IL-7 regulates T lymphocyte homeostasis and is primarily produced by epithelial and stromal cells. IL-7R regulates the expression of both pro and anti-apoptotic BCL-2 family members and activates the PI3K and JAK/STAT pathways to provide proliferative and antiapoptotic signals [
29]. A recent study demonstrated heightened expression of the IL-7R and the IL-7 dependent signaling pathway in the inflamed colon of IBD (120 UC and 8 CD) patients nonresponsive to anti-TNF therapy [
6]. In the present study also higher baseline IL-7R expression on stromal cells in CD patients predicted PNR at 14 weeks. In UC, although expression of IL-7R was numerically higher in patients with PNR, the difference was statistically non-significant.
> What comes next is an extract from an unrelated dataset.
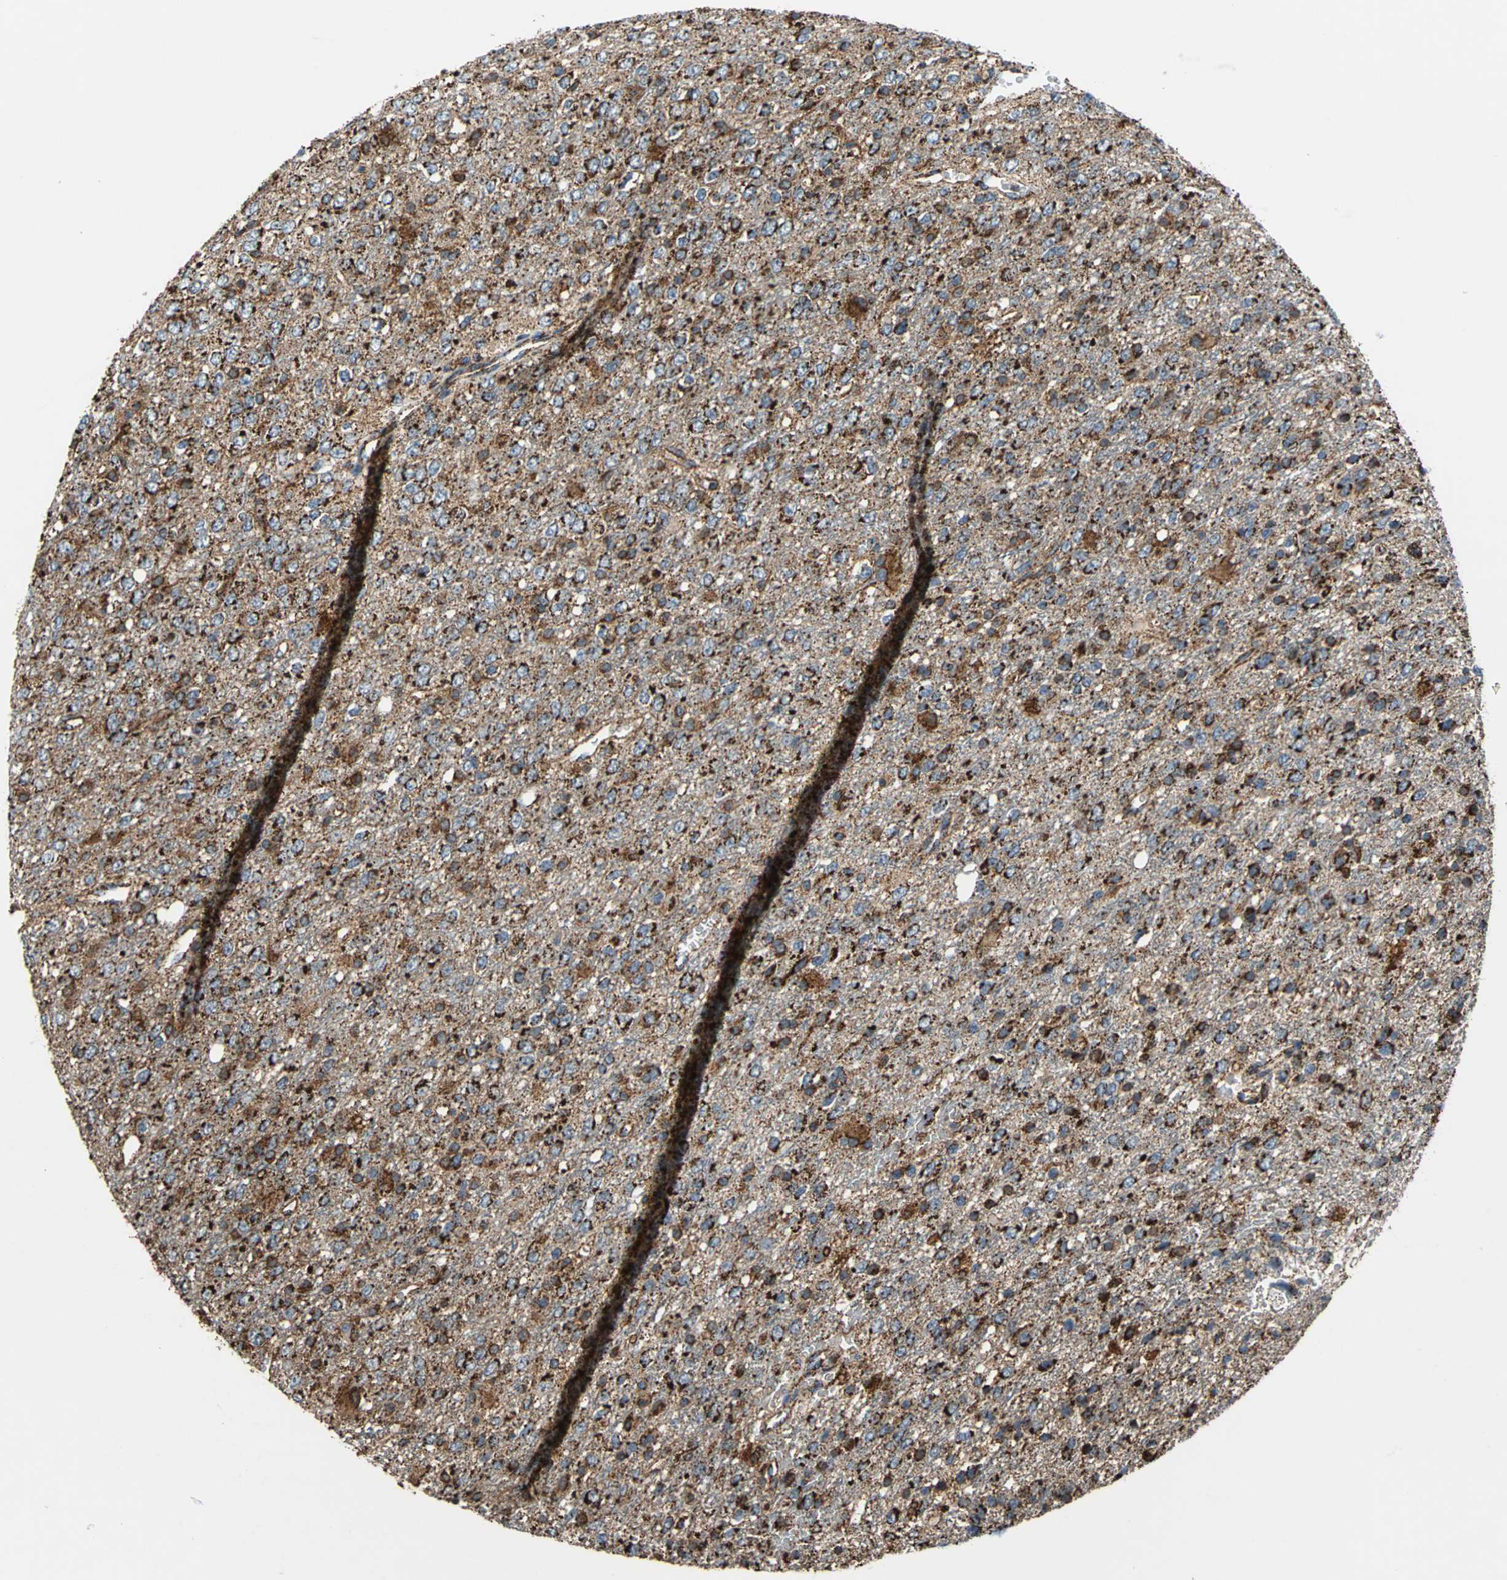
{"staining": {"intensity": "strong", "quantity": ">75%", "location": "cytoplasmic/membranous"}, "tissue": "glioma", "cell_type": "Tumor cells", "image_type": "cancer", "snomed": [{"axis": "morphology", "description": "Glioma, malignant, High grade"}, {"axis": "topography", "description": "pancreas cauda"}], "caption": "Immunohistochemical staining of glioma demonstrates high levels of strong cytoplasmic/membranous positivity in approximately >75% of tumor cells. (DAB (3,3'-diaminobenzidine) IHC with brightfield microscopy, high magnification).", "gene": "ECH1", "patient": {"sex": "male", "age": 60}}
The use of anti-TNF is increasing in Asia with the rising disease burden of IBD. However, because of their prohibitive cost and increased chances of adverse events, it is important to develop the predictors of response to anti-TNF in patients with IBD from India and similar countries. This study is the first such attempt from Asia and lays a platform for further larger studies toward this goal. Limitations include retrospective design and relatively small sample size, and therefore our results require further validation in larger cohorts. More objective endpoints, such as mucosal healing on endoscopy and transmural healing on cross-sectional imaging, were not investigated; instead, clinical endpoints were employed to identify nonresponse. Molecular markers-OSM, OSM-R, and IL-7R were examined in relatively few biopsy specimens; hence, these variables could not be included in multivariate analysis. AntiTNF levels and antibody levels are crucial indicators of nonresponse, but we were unable to evaluate these indicators.
In conclusion, our findings suggest low serum albumin as the most important predictor of nonresponse to anti-TNF therapy in patients with IBD when drug pharmacokinetic measurement is unavailable. Molecular predictors such as stromal OSM, OSM-R, and IL-7R pathways provided a signal, and will require further validation in studies with larger sample sizes.